Day 24 – 30 Days, 30 Readings: Frank O’Hara’s “Having a Coke with You”

Frank O'Hara
Frank O’Hara (Photo credit: Wikipedia)

This one has been a request of a friend’s long before April and National Poetry Month pounced upon me, and since I was eager to include Frank O’Hara in this collection, this just worked out. Rachel Bunting introduced me to Frank’s reading of his own piece a little while ago, and it’s usually a bad idea to listen to someone else before I record. However, it did help me with the pronunciation in those first lines.

I love how his complete absence of punctuation speeds up the poem into something of a breathless release of emotion. I did slow it down just a bit so as not to stumble over words. The imagery is from two weeks ago in New York City with our dear Northern Irish Family. All photos, except the two of Frank O’Hara were taken by David of David Alexander Photo and copyright belongs to him. So Mercop, here is your request, dedicated to my dear friends across the Pond.

Having a Coke with You

is even more fun than going to San Sebastian, Irún, Hendaye, Biarritz, Bayonne
or being sick to my stomach on the Travesera de Gracia in Barcelona
partly because in your orange shirt you look like a better happier St. Sebastian
partly because of my love for you, partly because of your love for yoghurt
partly because of the fluoresent orange tulips around the birches
partly because of the secrecy our smiles take on before people and statuary
it is hard to believe when I’m with you that there can be anything as still
as solemn as unpleasantly definitive as statuary when right in front of it
in the warm New York 4 o’clock light we are drifting back and forth
between each other like a tree breathing through its spectacles

and the portrait show seems to have no faces in it at all, just paint
you suddenly wonder why in the world anyone ever did them
I look
at you and I would rather look at you than all the portraits in the world
except possibly for the Polish Rider occasionally and anyway it’s in the Frick
which thank heavens you haven’t gone to yet so we can go together the first time
and the fact that you move so beautifully more or less takes care of Futurism
just as at home I never think of the Nude Descending a Staircase or
at a rehearsal a single drawing of Leonardo or Michelangelo that used to wow me
and what good does all the research of the Impressionists do them
when they never got the right person to stand near the tree when the sun sank
or for that matter Marino Marini when he didn’t pick the rider as carefully
as the horse
it seems they were all cheated of some marvellous experience
which is not going to go wasted on me which is why I am telling you about it

-Frank O’Hara

9 Comments Add yours

  1. keatsbabe says:

    I expect you know you have missed the ‘r’ out of frank in your title by now?!!!! Anyway this is a terrific poem. I have never read any of O’Hara’s work before. Will get the anthologies out!


    1. sonofwalt says:

      I just woke up and found this message. No, his name really is Fank, as in, “Fank you so much for pointing out my error.” LOL Seriously, thank you. I was horrified for a second. How I could miss a typo like that! But at least it was in the title (easy fix) and not in the video. 🙂 Thank you, dear. I’m glad to have introduced you to it then. I LOVE my quirky, excited little Fank, er I mean, Frank. 😉


  2. rebunting says:

    LOVE LOVE LOVE. LOVE. So excited. This is one of my favorite Frank O’Hara poems, and you read it so well. xx


    1. sonofwalt says:

      Aw, thank you so much, Rachel. I love this one too. I’m so glad you like it. David’s pictures just came together splendidly with the text, and in such odd and lovely ways, which made me so happy.

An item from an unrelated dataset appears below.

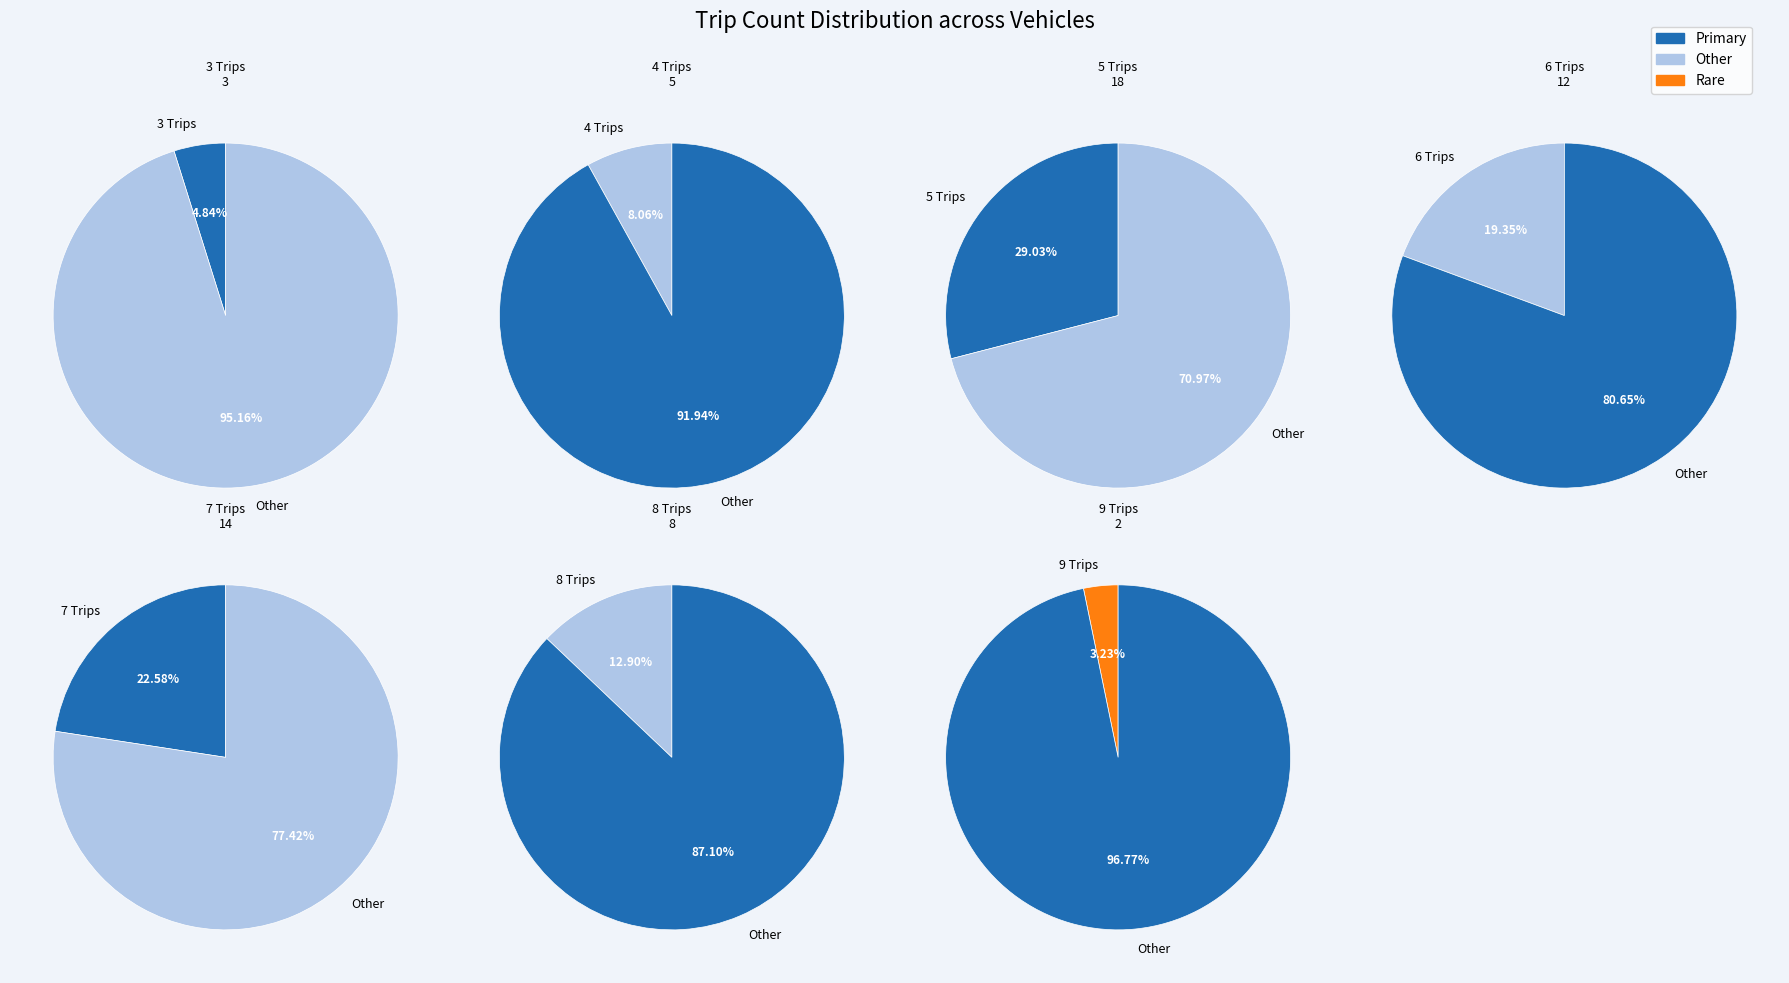

Between 6 and 9, which is larger?

6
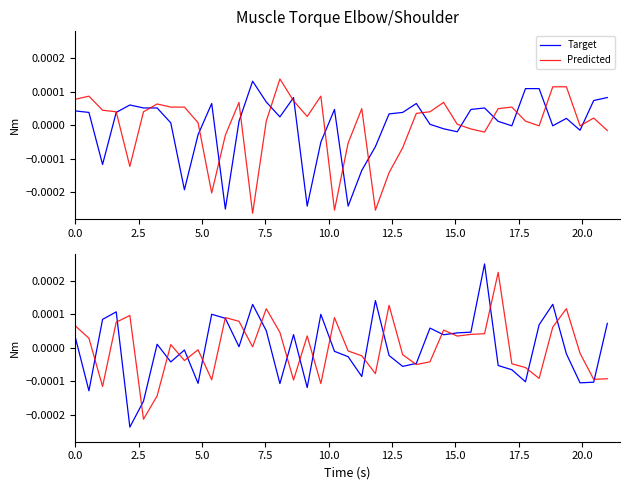

Is the value of Predicted at 21 greater than the value of Target at 33?

Yes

  3. Yes! Such a marvelous reading–and the photos pair with images from the poem so perfectly.


    1. sonofwalt says:

      Thank you! I really enjoyed how this one came together. The visuals were inspired. Many thanks to David Alexander.


  4. Ian Moone says:

    You read so well, I have been recording and it’s harder than I thought it would be, Keep tripping over words


    1. sonofwalt says:

      Thank you so much. Keep at it. Some of these come off in just a couple of takes, but a lot of times I can do quite a few before I have one I like. Brian was giving me some good advice, and that is to keep going even if I stumble. Sometimes you can save what feels like a blunder and it could be a really great sounding reading. I’m trying to pretend I am live more, without the chance of re-recording. It’s interesting how it changes my approach.